It appears that the important rail link between France and Italy will remain unusable until at least the summer of 2024. In August this year, a landslide in the Maurienne valley caused its closure. Around 10,000 cubic meters of rock fell due to heavy rains. It led to the temporary closure of the Fréjus tunnel, a vital transport artery, which remains closed due to ongoing maintenance.
The French government had estimated the line would reopen in two months, but now says repairs will take longer.
With the ski season and Christmas holidays in both European countries, the transalpine line was an essential means of transport for visitors. As the train will not run during the winter, travelers will have to choose between plane and car.
As a result, local authorities are sounding the alarm about increasing carbon emissions from the expected increase in automobile traffic and air travel.
François Ravier, regional director of French railway company SNCF in Savoie, recently told the press that he hoped to complete the work by summer 2024. However, it is possible that service could be disrupted until September.
How has the closure of the railway tunnel between Italy and France affected tourism?
The ongoing closure of the Fréjus rail tunnel has a significant impact on rail services. Freight trains and the TGV line which normally connects Paris and Milan are also affected.
According to the Lyon-Turin Transalpine Railway Commission, this will require “long and costly diversions through Switzerland”.
“Switch to the vehicle for medium-distance excursions and to the plane for long distances,” the committee recommends to travelers, as France tries to reduce domestic flights.

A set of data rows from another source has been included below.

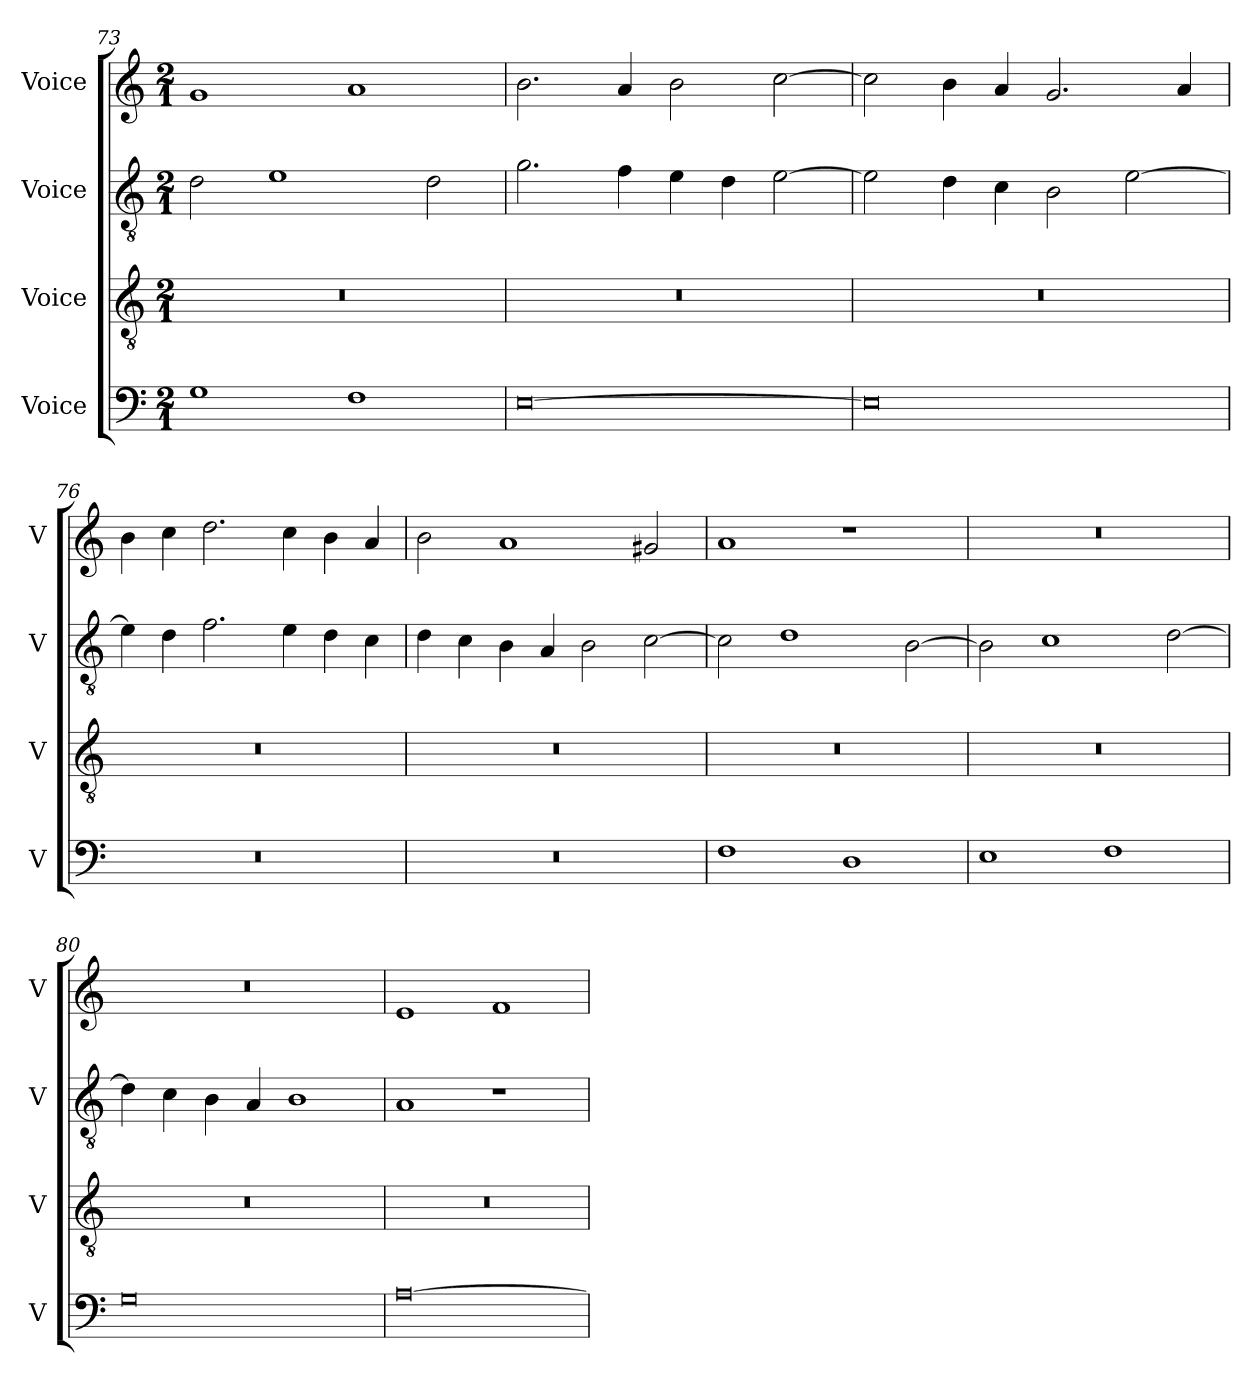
**kern	**kern	**kern	**kern
*part4	*part3	*part2	*part1
*staff4	*staff3	*staff2	*staff1
*I"Voice	*I"Voice	*I"Voice	*I"Voice
*I'V	*I'V	*I'V	*I'V
*clefF4	*clefGv2	*clefGv2	*clefG2
*k[]	*k[]	*k[]	*k[]
*M2/1	*M2/1	*M2/1	*M2/1
=73	=73	=73	=73
1G	0r	2d\	1g
.	.	1e	.
1F	.	.	1a
.	.	2d\	.
=74	=74	=74	=74
[0E	0r	2.g\	2.b\
.	.	4f\	4a/
.	.	4e\	2b\
.	.	4d\	.
.	.	[2e\	[2cc\
=75	=75	=75	=75
0E]	0r	2e\]	2cc\]
.	.	4d\	4b\
.	.	4c\	4a/
.	.	2B\	2.g/
.	.	[2e\	.
.	.	.	4a/
!!LO:LB:g=z
=76	=76	=76	=76
0r	0r	4e\]	4b\
.	.	4d\	4cc\
.	.	2.f\	2.dd\
.	.	4e\	4cc\
.	.	4d\	4b\
.	.	4c\	4a/
=77	=77	=77	=77
0r	0r	4d\	2b\
.	.	4c\	.
.	.	4B\	1a
.	.	4A/	.
.	.	2B\	.
.	.	[2c\	2g#X/
=78	=78	=78	=78
1F	0r	2c\]	1a
.	.	1d	.
1D	.	.	1r
.	.	[2B\	.
=79	=79	=79	=79
1E	0r	2B\]	0r
.	.	1c	.
1F	.	.	.
.	.	[2d\	.
=80	=80	=80	=80
0G	0r	4d\]	0r
.	.	4c\	.
.	.	4B\	.
.	.	4A/	.
.	.	1B	.
=81	=81	=81	=81
[0A	0r	1A	1e
.	.	1r	1f
=	=	=	=
*-	*-	*-	*-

Paris-Milan is already one of the busiest European air routes, so Spanish low-cost airline Volotea will offer a more frequent service on this route.
Motorists can expect additional traffic on the ring road around Turin and on the route between Maurienne and Susa Valley.
The closure of the Mont Blanc road tunnel for repairs from October 16 to December 18 could also cause delays in the run-up to the end-of-year holidays.